BEGIN Data

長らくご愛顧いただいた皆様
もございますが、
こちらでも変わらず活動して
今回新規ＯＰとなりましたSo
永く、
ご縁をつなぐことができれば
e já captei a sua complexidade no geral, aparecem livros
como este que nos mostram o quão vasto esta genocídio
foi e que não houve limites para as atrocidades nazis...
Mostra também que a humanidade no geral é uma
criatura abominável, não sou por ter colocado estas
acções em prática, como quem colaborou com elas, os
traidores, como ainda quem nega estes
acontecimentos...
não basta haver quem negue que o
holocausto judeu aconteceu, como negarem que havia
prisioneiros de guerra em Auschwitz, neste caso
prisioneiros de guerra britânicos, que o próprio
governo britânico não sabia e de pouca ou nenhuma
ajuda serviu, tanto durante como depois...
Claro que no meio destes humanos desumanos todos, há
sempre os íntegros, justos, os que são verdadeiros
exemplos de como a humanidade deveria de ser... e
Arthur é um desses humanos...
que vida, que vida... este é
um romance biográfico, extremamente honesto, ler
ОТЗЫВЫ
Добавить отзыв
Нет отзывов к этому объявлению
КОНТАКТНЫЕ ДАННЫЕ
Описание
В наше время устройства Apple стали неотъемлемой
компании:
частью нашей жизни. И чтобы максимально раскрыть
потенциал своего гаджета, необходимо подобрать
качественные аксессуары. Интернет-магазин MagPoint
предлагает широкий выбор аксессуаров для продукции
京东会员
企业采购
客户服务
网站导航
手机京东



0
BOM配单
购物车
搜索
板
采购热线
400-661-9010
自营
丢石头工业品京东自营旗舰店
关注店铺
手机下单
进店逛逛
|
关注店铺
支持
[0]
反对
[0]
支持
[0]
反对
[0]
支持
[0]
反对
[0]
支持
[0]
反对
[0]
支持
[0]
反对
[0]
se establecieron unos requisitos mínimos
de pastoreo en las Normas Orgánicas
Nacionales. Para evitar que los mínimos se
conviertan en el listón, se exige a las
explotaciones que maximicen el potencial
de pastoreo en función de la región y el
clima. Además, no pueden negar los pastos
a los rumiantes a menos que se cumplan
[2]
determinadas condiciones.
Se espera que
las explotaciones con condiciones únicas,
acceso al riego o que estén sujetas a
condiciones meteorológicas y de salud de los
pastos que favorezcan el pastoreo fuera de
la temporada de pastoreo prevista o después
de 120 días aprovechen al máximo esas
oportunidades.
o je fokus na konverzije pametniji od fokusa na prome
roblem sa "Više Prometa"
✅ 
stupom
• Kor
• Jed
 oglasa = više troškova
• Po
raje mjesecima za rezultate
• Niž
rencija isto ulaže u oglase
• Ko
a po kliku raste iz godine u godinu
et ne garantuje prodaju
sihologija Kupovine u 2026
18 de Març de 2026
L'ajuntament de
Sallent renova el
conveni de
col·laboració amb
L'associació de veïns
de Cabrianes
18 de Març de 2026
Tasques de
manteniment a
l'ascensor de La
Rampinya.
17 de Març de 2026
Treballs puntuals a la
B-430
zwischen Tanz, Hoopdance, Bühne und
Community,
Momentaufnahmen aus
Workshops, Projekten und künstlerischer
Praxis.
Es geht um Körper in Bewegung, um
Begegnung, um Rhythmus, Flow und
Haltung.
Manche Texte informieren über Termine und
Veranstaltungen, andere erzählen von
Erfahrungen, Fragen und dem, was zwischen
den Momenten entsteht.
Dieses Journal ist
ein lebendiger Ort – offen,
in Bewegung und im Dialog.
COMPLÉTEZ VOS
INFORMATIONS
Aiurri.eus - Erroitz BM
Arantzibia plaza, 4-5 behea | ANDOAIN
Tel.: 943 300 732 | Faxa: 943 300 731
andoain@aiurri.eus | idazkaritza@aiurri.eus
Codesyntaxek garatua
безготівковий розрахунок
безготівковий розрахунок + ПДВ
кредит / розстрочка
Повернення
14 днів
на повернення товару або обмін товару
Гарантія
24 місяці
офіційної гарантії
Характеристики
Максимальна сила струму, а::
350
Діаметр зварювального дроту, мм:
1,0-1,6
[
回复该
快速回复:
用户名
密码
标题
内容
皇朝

END Data

Extract every line of the records that contains the word "pastoreo".

de pastoreo en las Normas Orgánicas
de pastoreo en función de la región y el
pastos que favorezcan el pastoreo fuera de
la temporada de pastoreo prevista o después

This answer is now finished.